Would you please retype, exactly, the lines of the listing below between the line with "left front paw: (106, 356)" and the line with "right back paw: (191, 321)", inclusive?

** RECORDS FOR THIS TASK follows **

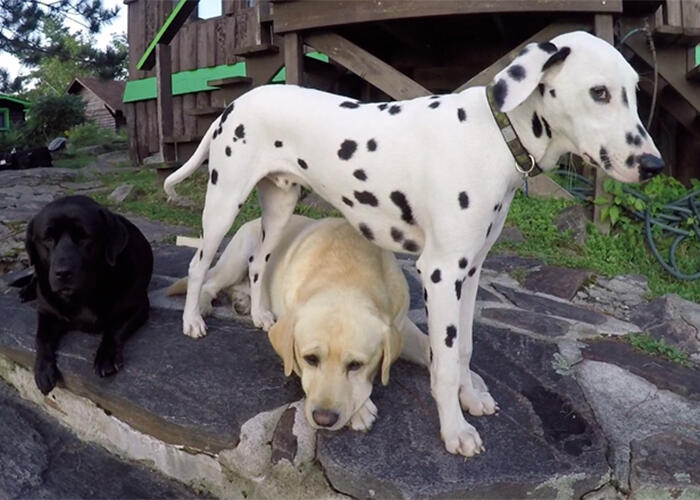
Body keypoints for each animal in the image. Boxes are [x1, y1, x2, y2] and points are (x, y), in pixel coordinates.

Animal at [23, 196, 152, 394]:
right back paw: (26, 291)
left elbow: (115, 328)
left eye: (84, 237)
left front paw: (106, 356)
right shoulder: (47, 312)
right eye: (48, 238)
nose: (63, 273)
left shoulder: (138, 306)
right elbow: (41, 338)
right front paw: (43, 369)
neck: (83, 295)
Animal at [164, 31, 660, 458]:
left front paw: (469, 396)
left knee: (259, 262)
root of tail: (233, 104)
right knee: (198, 266)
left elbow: (463, 349)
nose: (654, 165)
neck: (492, 133)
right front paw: (455, 428)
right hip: (223, 204)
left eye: (635, 92)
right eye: (599, 92)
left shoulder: (471, 271)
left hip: (279, 208)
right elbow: (444, 361)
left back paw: (263, 315)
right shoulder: (440, 273)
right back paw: (191, 321)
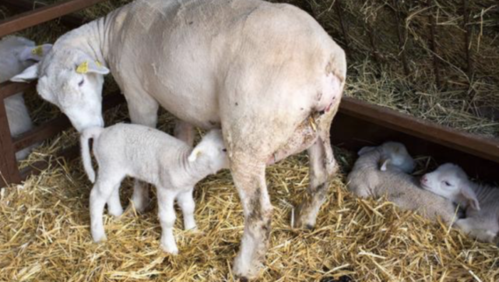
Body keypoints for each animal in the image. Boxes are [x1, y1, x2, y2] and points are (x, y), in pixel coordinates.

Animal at [81, 124, 229, 254]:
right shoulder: (165, 190)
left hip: (114, 169)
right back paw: (98, 235)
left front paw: (192, 229)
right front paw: (169, 246)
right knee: (96, 196)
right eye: (224, 149)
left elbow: (189, 207)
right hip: (110, 164)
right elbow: (167, 218)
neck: (185, 164)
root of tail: (101, 132)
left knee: (112, 189)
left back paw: (116, 213)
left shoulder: (185, 190)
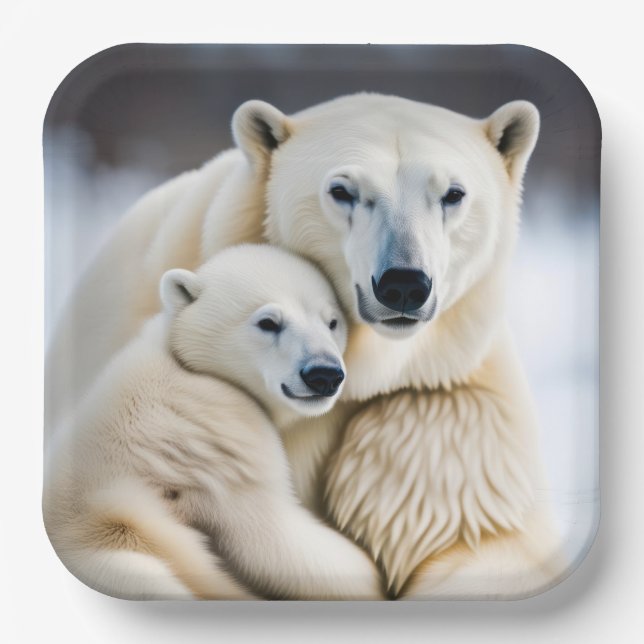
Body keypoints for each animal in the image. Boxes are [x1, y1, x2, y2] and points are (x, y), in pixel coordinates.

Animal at [44, 244, 383, 600]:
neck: (193, 367)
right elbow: (271, 537)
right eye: (268, 322)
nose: (324, 374)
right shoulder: (229, 434)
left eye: (332, 322)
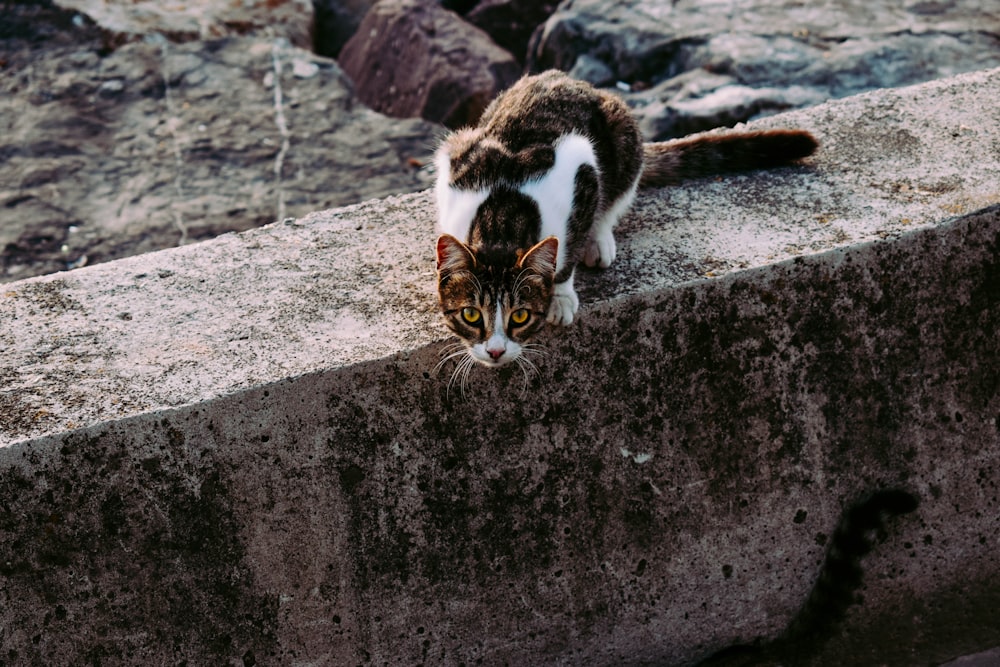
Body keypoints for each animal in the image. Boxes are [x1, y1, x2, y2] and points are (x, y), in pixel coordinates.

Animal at [434, 72, 816, 370]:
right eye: (470, 315)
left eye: (520, 316)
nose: (495, 352)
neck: (501, 217)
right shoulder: (457, 160)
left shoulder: (581, 169)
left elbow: (570, 246)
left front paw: (561, 294)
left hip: (623, 134)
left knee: (616, 192)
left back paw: (599, 239)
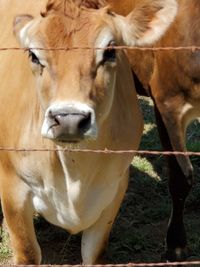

** End of RECORDS FOR THIS TASK **

▸ **RESULT OF THE EXERCISE**
left front paw: (106, 356)
right shoulder: (47, 312)
right eye: (48, 238)
nose: (63, 273)
left shoulder: (138, 306)
right elbow: (41, 338)
right front paw: (43, 369)
neck: (83, 295)
Animal at [164, 31, 660, 458]:
left front paw: (469, 396)
left knee: (259, 262)
root of tail: (233, 104)
right knee: (198, 266)
left elbow: (463, 349)
nose: (654, 165)
neck: (492, 133)
right front paw: (455, 428)
right hip: (223, 204)
left eye: (635, 92)
right eye: (599, 92)
left shoulder: (471, 271)
left hip: (279, 208)
right elbow: (444, 361)
left back paw: (263, 315)
right shoulder: (440, 273)
right back paw: (191, 321)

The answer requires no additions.